First of all, to be referred to hospice you must have a doctor state ‘if nature takes its course, death is likely to occur in six months or less.’ – There is no referral needed to employ an end of life doula. There is no criteria of ‘six months or less’. You call an end of life doula (EOLD) yourself, whenever you want. For instance, you could call for an EOLD consult at the same time you draft a will with a lawyer, to outline your choices for your end of life, whenever that might be. Or you can have your EOLD there at your doctor’s office visit as an extra set of ears and support while you take in the overwhelming information.

Secondly, hospice is not designed for long periods of interaction. A typical social work or chaplain visit is no more than one hour in length, not usually more than once a week. The hospice gets paid a specific amount per day to take care of a patient, so they are careful stewards of their resources. – With an EOLD you are the steward of the resources. You decide what services you want your resources to go towards. You both decide how long visits will last, how many times a week/month/year and what you want to accomplish during that time.

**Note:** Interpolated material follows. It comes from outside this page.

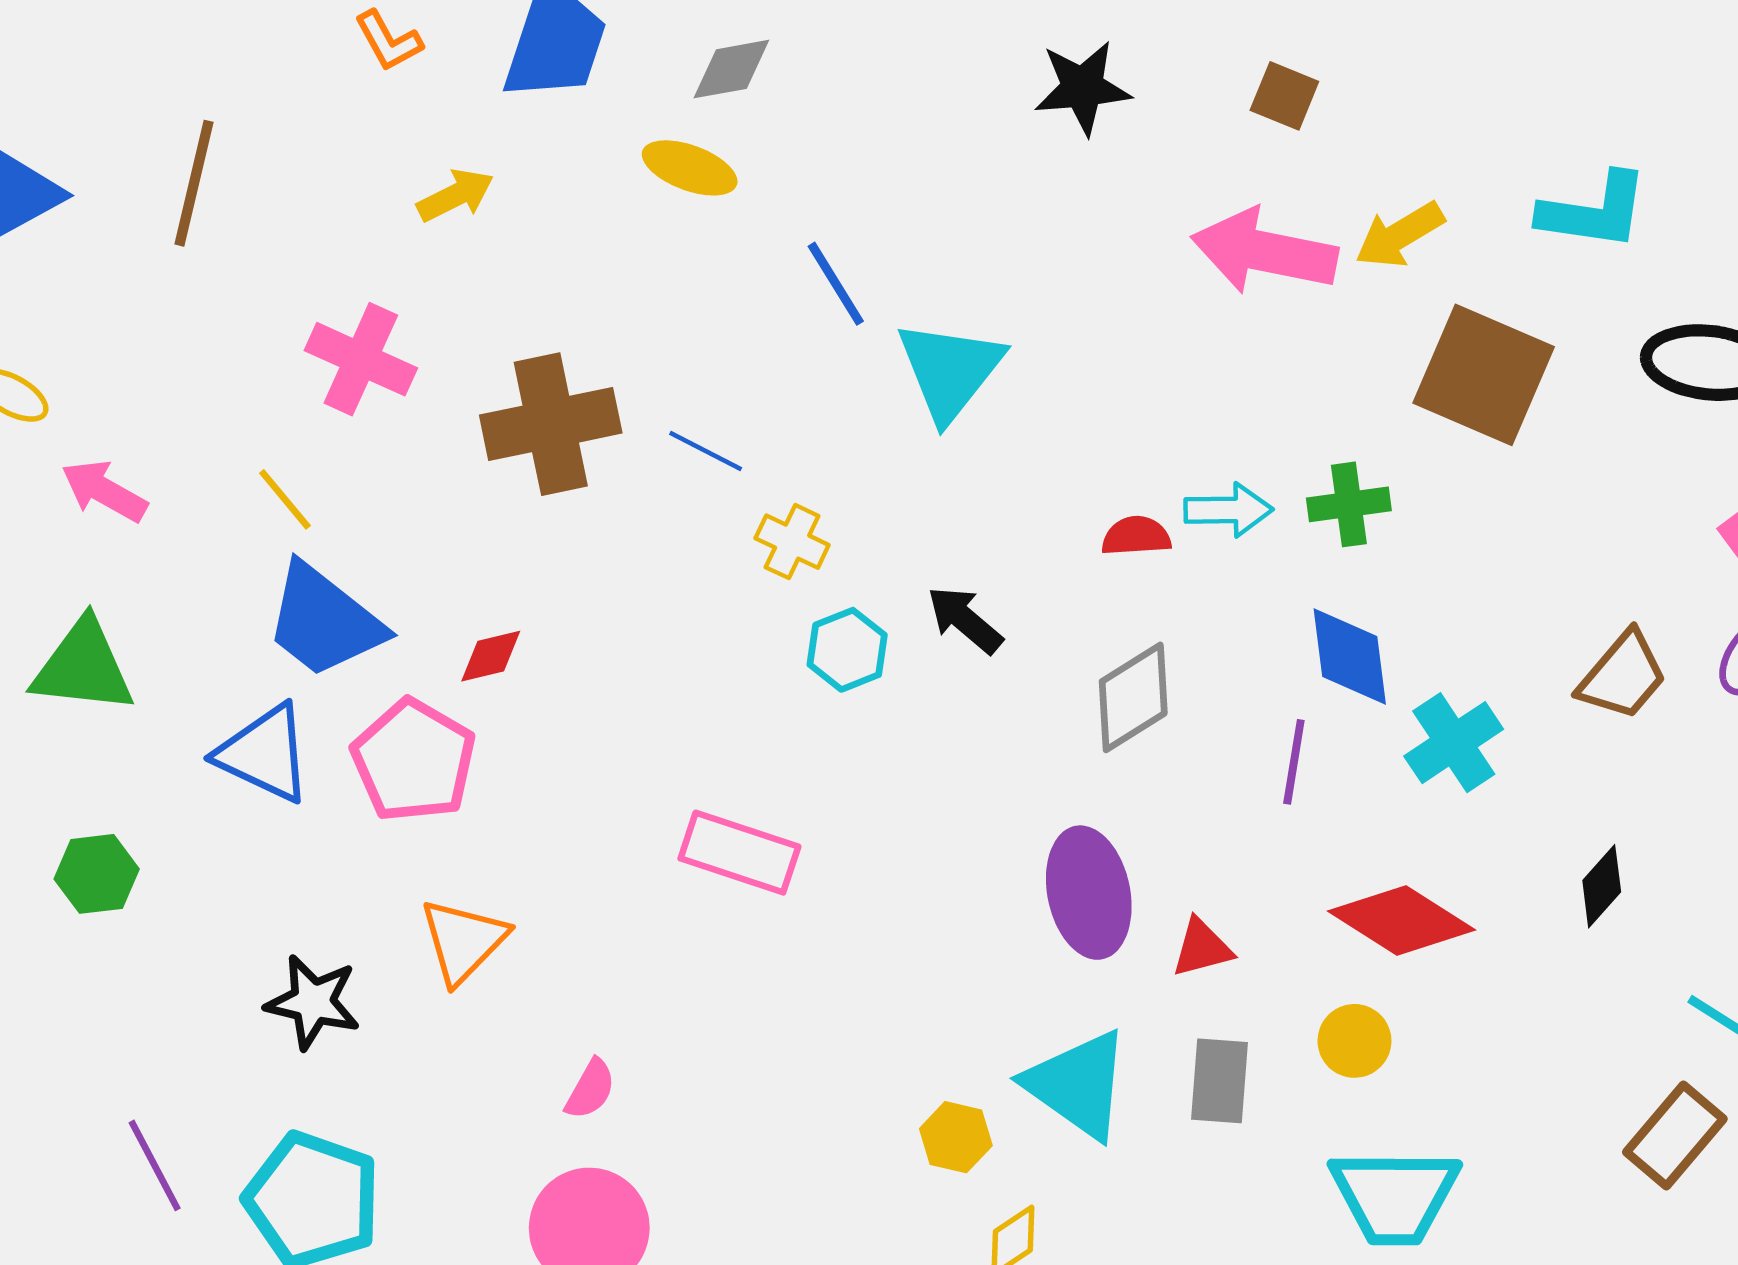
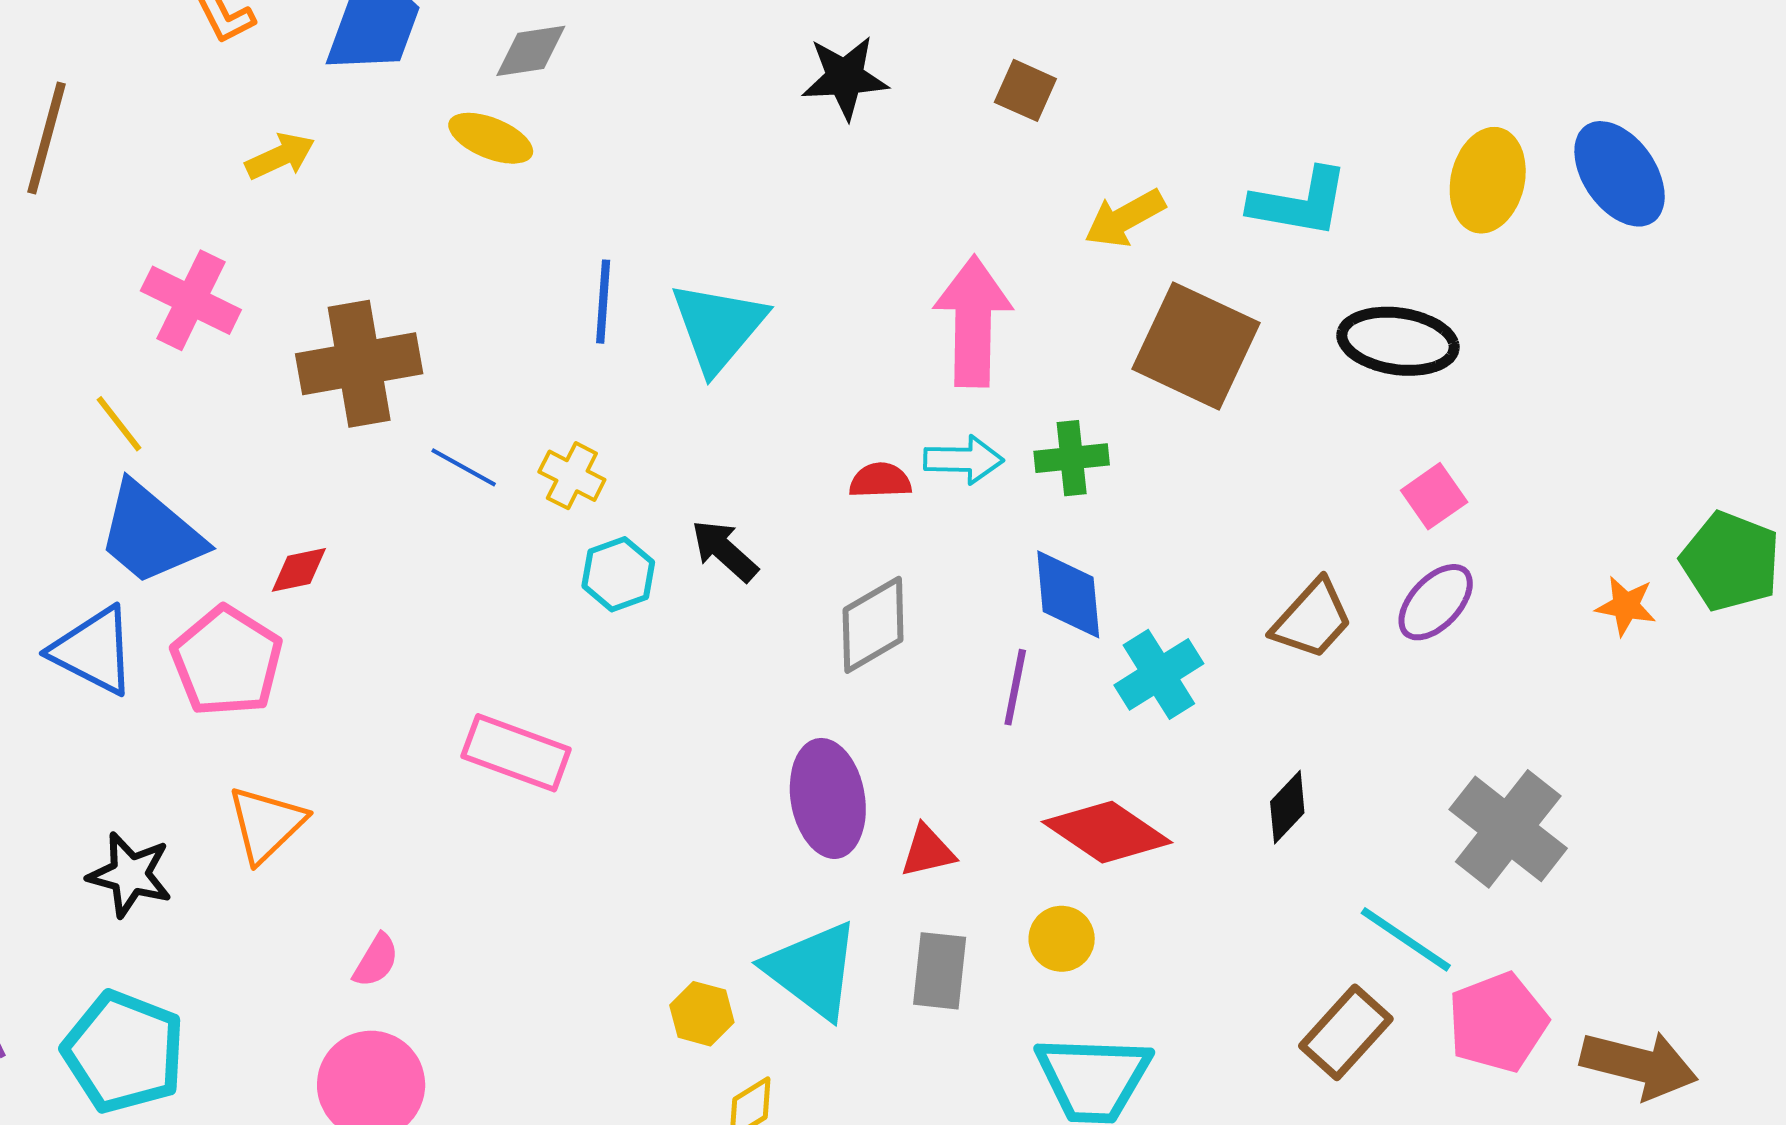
pink arrow: (1264, 252) -> (973, 321), moved, turned 78
blue line: (836, 284) -> (603, 302), moved, turned 34
blue line: (706, 451) -> (464, 467), moved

Third, you do not have a direct line of communication to your hospice staff, you must go through the hospice service. – You have your EOLD’s direct number and you’ve worked out between you the terms of service hours and accessibility.

Fourth, If an individual leaves that hospice agency you get a new staff assignment. – Your EOLD is your staff, unless you fire her/him or there is an emergency, she/he is not going anywhere. On the rare occasions that a back up doula is utilized you hopefully would’ve met them ahead of time, or at least been made aware of them.

Fifth, the scope of practice for hospice employees defines their role very specifically in assisting with certain aspects of dying. – The EOLD’s scope of practice includes what she is skilled at within the parameters of ‘non-medical support’. So that might mean taking your dog to the groomer. It might mean a marathon scrapbooking session. It might mean doing rituals to provide emotional and spiritual comfort. Or using crystals and essential oils to promote a feeling of wellbeing. Or doing energy healing for the relief of physical/spiritual/emotional pain and discomfort.

EOLDs endeavor to work in conjunction with hospice teams, palliative care teams, doctors, churches, hospital staff and family units. There is no such thing as ‘too much support’.